One of the richest countries in the world is losing its national football team. Like all its sports federations, the name of its Football Federation was changed in January 2023, like its logo and therefore its jersey. The anthem played during meetings has also been changed, for even longer. This country is, however, a great economic power, with a GDP per capita higher than France: 50,000 dollars per capita per year, compared to around 40,000 for France. But his independence is called into question, and the supporters of his national team do not appreciate it.
This is the territory of Hong Kong, whose sovereignty is now widely questioned by China. Like the 82 other Hong Kong sports organizations, the Football Federation was forced to change its name to include a mention of China, under penalty of losing its funding. The “Hong Kong Football Association” thus became the “Football Association of Hong Kong China”.
The Chinese anthem (“The March of the Volunteers”) has become, since 1997, the official anthem of Hong Kong. Hong Kong supporters have therefore made it a habit to whistle their own anthem. Some even turn their backs when it is sung, or sing in response the pro-democracy song created during the 2019 revolts: “Glory to Hong Kong”. Banners with the inscription “Hong Kong is not China” were also brandished during certain matches.

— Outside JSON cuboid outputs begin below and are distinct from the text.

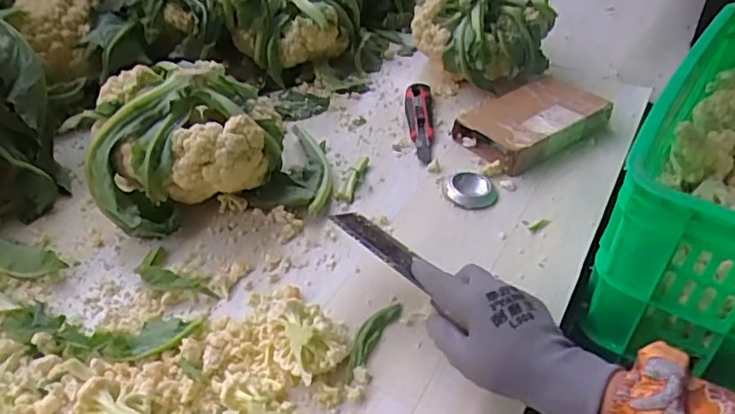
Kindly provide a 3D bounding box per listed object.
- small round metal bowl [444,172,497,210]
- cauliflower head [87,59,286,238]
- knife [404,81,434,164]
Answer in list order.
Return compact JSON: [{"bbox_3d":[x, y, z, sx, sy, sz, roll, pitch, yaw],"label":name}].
[{"bbox_3d":[0.119,-0.021,0.684,0.054,0.013,0.061,-10,42,-11],"label":"small round metal bowl"},{"bbox_3d":[-0.200,-0.075,0.650,0.194,0.125,0.183,-13,42,-14],"label":"cauliflower head"},{"bbox_3d":[0.071,-0.118,0.804,0.037,0.018,0.184,2,41,2],"label":"knife"}]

The Hong Kong Federation has also been sanctioned on several occasions by FIFA, receiving fines of several tens of thousands of euros for “disorder during the national anthem” and “the use of objects to transmit an inappropriate message during a sporting event. In response, a new security law was introduced by the Chinese government: insulting the national anthem is now punishable by a maximum penalty of 3 years in prison and a fine of 6,000 dollars. Dozens of police officers surround the most popular sections during the home team’s final matches.
Hong Kong has had its own football federation, member of FIFA, since 1954, when the territory was still under the control of British colonial power. The country was “returned” by the United Kingdom to China in 1997, at the end of the 99-year lease provided for by the “Extension Convention” signed in 1898 between the two superpowers. Recent pro-democracy demonstrations have led to a tightening of Chinese influence on Hong Kong’s political and social life, threatening the independence of the country but also of its sports organizations and teams. Football stadiums then became a privileged place for protests and democratic and patriotic demands.